What to work on: Reproduce every row below word for word, and leave the pictures out.

Material shown:

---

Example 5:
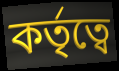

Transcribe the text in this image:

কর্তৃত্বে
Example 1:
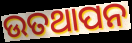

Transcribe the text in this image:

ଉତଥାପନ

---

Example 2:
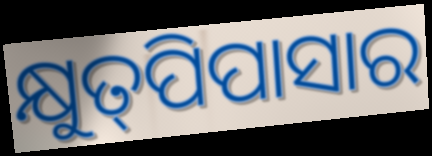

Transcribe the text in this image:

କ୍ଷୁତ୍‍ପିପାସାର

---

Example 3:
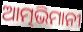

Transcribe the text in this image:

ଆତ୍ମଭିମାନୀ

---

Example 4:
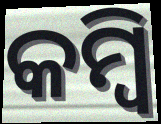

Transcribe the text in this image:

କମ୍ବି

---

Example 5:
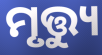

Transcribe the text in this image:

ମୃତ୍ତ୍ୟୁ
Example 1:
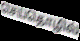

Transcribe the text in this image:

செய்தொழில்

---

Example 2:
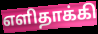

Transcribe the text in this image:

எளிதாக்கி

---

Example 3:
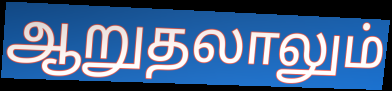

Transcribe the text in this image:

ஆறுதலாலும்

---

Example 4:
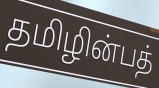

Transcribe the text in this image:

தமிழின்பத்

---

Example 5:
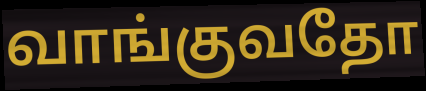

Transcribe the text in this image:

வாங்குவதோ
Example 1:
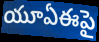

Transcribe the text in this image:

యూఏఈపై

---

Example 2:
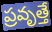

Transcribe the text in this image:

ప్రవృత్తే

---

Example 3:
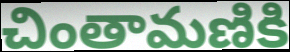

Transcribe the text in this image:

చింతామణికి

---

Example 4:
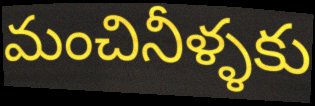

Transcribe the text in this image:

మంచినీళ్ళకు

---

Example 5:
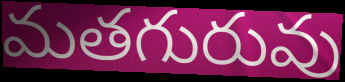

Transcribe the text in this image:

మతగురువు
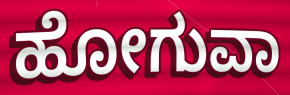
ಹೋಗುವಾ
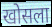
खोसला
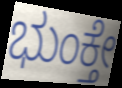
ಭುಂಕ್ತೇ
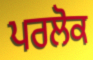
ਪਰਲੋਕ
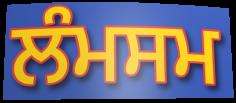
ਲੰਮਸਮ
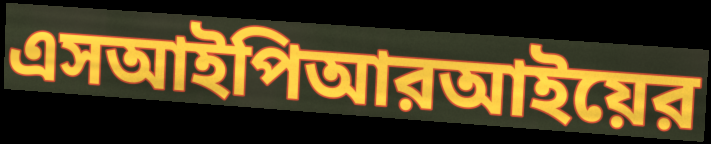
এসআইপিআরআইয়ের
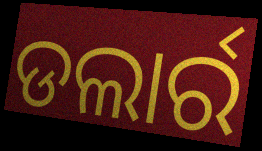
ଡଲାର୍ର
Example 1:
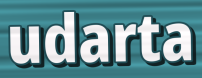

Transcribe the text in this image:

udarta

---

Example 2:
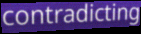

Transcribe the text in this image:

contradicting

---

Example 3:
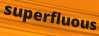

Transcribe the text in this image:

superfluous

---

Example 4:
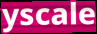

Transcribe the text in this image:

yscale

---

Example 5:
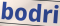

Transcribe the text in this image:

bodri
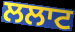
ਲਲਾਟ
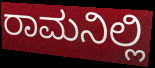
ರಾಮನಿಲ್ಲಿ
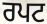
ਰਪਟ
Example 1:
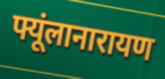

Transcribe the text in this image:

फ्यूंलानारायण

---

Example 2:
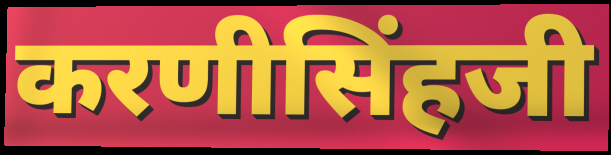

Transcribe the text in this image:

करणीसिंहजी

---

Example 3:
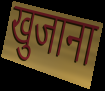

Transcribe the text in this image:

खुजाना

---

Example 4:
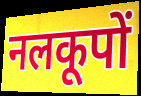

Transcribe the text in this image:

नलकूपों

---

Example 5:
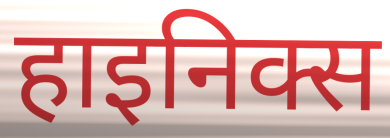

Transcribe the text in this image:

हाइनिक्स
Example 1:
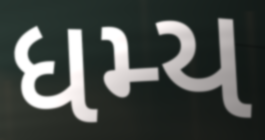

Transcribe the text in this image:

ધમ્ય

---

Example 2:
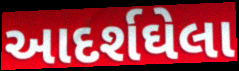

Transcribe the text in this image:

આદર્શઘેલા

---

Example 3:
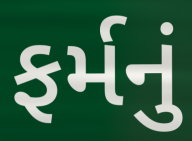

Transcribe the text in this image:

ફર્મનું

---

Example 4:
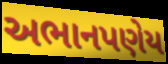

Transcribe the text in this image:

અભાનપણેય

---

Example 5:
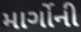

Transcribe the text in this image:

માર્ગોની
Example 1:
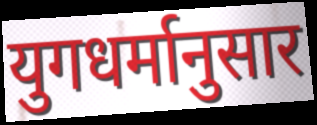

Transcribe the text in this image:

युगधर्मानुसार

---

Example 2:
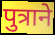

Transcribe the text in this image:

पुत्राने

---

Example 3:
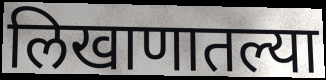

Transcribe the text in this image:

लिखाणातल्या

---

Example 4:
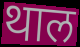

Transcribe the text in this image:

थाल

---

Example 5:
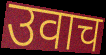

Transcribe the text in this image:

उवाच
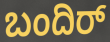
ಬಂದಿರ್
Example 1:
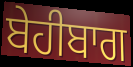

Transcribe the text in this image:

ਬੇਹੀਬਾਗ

Solution to this task:
---

Example 5:

Transcribe the text in this image:

কর্তৃত্বে
Example 1:

Transcribe the text in this image:

ଉତଥାପନ

---

Example 2:

Transcribe the text in this image:

କ୍ଷୁତ୍‍ପିପାସାର

---

Example 3:

Transcribe the text in this image:

ଆତ୍ମଭିମାନୀ

---

Example 4:

Transcribe the text in this image:

କମ୍ବି

---

Example 5:

Transcribe the text in this image:

ମୃତ୍ତ୍ୟୁ
Example 1:

Transcribe the text in this image:

செய்தொழில்

---

Example 2:

Transcribe the text in this image:

எளிதாக்கி

---

Example 3:

Transcribe the text in this image:

ஆறுதலாலும்

---

Example 4:

Transcribe the text in this image:

தமிழின்பத்

---

Example 5:

Transcribe the text in this image:

வாங்குவதோ
Example 1:

Transcribe the text in this image:

యూఏఈపై

---

Example 2:

Transcribe the text in this image:

ప్రవృత్తే

---

Example 3:

Transcribe the text in this image:

చింతామణికి

---

Example 4:

Transcribe the text in this image:

మంచినీళ్ళకు

---

Example 5:

Transcribe the text in this image:

మతగురువు
ಹೋಗುವಾ
खोसला
ಭುಂಕ್ತೇ
ਪਰਲੋਕ
ਲੰਮਸਮ
এসআইপিআরআইয়ের
ଡଲାର୍ର
Example 1:

Transcribe the text in this image:

udarta

---

Example 2:

Transcribe the text in this image:

contradicting

---

Example 3:

Transcribe the text in this image:

superfluous

---

Example 4:

Transcribe the text in this image:

yscale

---

Example 5:

Transcribe the text in this image:

bodri
ਲਲਾਟ
ರಾಮನಿಲ್ಲಿ
ਰਪਟ
Example 1:

Transcribe the text in this image:

फ्यूंलानारायण

---

Example 2:

Transcribe the text in this image:

करणीसिंहजी

---

Example 3:

Transcribe the text in this image:

खुजाना

---

Example 4:

Transcribe the text in this image:

नलकूपों

---

Example 5:

Transcribe the text in this image:

हाइनिक्स
Example 1:

Transcribe the text in this image:

ધમ્ય

---

Example 2:

Transcribe the text in this image:

આદર્શઘેલા

---

Example 3:

Transcribe the text in this image:

ફર્મનું

---

Example 4:

Transcribe the text in this image:

અભાનપણેય

---

Example 5:

Transcribe the text in this image:

માર્ગોની
Example 1:

Transcribe the text in this image:

युगधर्मानुसार

---

Example 2:

Transcribe the text in this image:

पुत्राने

---

Example 3:

Transcribe the text in this image:

लिखाणातल्या

---

Example 4:

Transcribe the text in this image:

थाल

---

Example 5:

Transcribe the text in this image:

उवाच
ಬಂದಿರ್
Example 1:

Transcribe the text in this image:

ਬੇਹੀਬਾਗ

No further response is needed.